INSTRUCTIONS TO FOLLOW:
Going down the data below, set down exactly the line with "Gebühren und zzgl. Je nach Zahlweise" and each line after it through the line with "die Richtigkeit der dort gemachten Angaben."; no other lines.

[[ SUPPLIED MATERIAL open ]]

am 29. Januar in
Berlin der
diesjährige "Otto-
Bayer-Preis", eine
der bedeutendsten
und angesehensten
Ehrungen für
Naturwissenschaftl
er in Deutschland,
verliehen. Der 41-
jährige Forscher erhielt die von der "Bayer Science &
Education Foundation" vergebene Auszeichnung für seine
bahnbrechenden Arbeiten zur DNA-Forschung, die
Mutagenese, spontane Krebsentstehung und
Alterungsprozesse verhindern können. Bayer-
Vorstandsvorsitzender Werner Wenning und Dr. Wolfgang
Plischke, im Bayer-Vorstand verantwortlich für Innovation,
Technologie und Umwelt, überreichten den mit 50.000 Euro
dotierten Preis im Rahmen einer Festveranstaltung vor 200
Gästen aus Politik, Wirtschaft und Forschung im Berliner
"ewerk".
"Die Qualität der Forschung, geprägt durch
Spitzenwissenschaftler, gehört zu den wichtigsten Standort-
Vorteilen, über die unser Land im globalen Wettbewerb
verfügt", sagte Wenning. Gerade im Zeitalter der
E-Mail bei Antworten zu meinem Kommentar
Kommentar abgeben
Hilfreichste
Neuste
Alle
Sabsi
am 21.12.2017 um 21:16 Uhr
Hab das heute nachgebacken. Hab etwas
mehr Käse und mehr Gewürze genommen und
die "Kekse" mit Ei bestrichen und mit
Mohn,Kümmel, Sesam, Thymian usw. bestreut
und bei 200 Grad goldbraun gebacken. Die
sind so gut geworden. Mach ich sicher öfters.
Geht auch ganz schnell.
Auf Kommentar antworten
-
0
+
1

[[ SUPPLIED MATERIAL closed ]]
[[ SUPPLIED MATERIAL open ]]

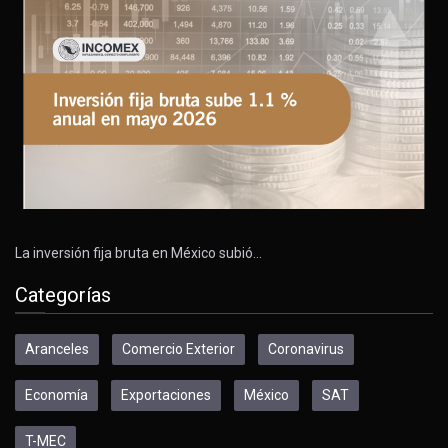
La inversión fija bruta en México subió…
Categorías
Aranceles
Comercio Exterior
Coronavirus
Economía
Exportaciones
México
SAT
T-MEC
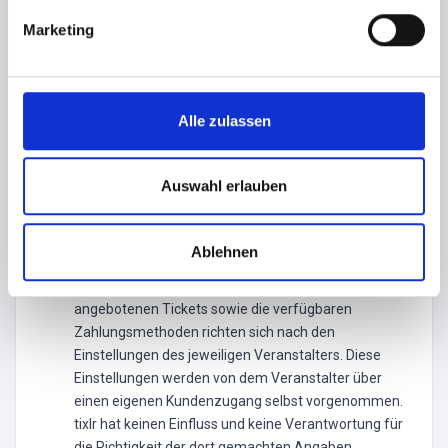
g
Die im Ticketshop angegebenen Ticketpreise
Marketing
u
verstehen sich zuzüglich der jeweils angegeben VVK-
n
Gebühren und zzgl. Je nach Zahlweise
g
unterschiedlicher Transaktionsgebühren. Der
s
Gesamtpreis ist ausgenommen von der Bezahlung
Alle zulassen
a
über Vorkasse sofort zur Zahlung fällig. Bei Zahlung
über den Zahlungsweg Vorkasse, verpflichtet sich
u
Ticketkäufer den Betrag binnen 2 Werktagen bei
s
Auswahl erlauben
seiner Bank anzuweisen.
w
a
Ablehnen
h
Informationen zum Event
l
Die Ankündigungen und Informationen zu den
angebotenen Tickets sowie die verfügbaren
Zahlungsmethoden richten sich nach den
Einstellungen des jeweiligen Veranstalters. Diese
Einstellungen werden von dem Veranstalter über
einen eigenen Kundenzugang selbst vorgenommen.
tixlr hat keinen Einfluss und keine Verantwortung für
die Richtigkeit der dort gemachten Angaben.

[[ SUPPLIED MATERIAL closed ]]
[[ SUPPLIED MATERIAL open ]]

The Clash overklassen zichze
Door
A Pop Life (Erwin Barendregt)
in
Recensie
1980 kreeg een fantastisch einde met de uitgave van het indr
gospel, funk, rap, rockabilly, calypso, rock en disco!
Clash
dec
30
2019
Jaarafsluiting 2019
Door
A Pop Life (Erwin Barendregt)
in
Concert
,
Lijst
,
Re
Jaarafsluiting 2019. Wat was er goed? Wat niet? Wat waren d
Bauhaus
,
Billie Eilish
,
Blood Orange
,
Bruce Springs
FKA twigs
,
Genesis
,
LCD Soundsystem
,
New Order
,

[[ SUPPLIED MATERIAL closed ]]

RESPONSE:
Gebühren und zzgl. Je nach Zahlweise
g
unterschiedlicher Transaktionsgebühren. Der
s
Gesamtpreis ist ausgenommen von der Bezahlung
Alle zulassen
a
über Vorkasse sofort zur Zahlung fällig. Bei Zahlung
über den Zahlungsweg Vorkasse, verpflichtet sich
u
Ticketkäufer den Betrag binnen 2 Werktagen bei
s
Auswahl erlauben
seiner Bank anzuweisen.
w
a
Ablehnen
h
Informationen zum Event
l
Die Ankündigungen und Informationen zu den
angebotenen Tickets sowie die verfügbaren
Zahlungsmethoden richten sich nach den
Einstellungen des jeweiligen Veranstalters. Diese
Einstellungen werden von dem Veranstalter über
einen eigenen Kundenzugang selbst vorgenommen.
tixlr hat keinen Einfluss und keine Verantwortung für
die Richtigkeit der dort gemachten Angaben.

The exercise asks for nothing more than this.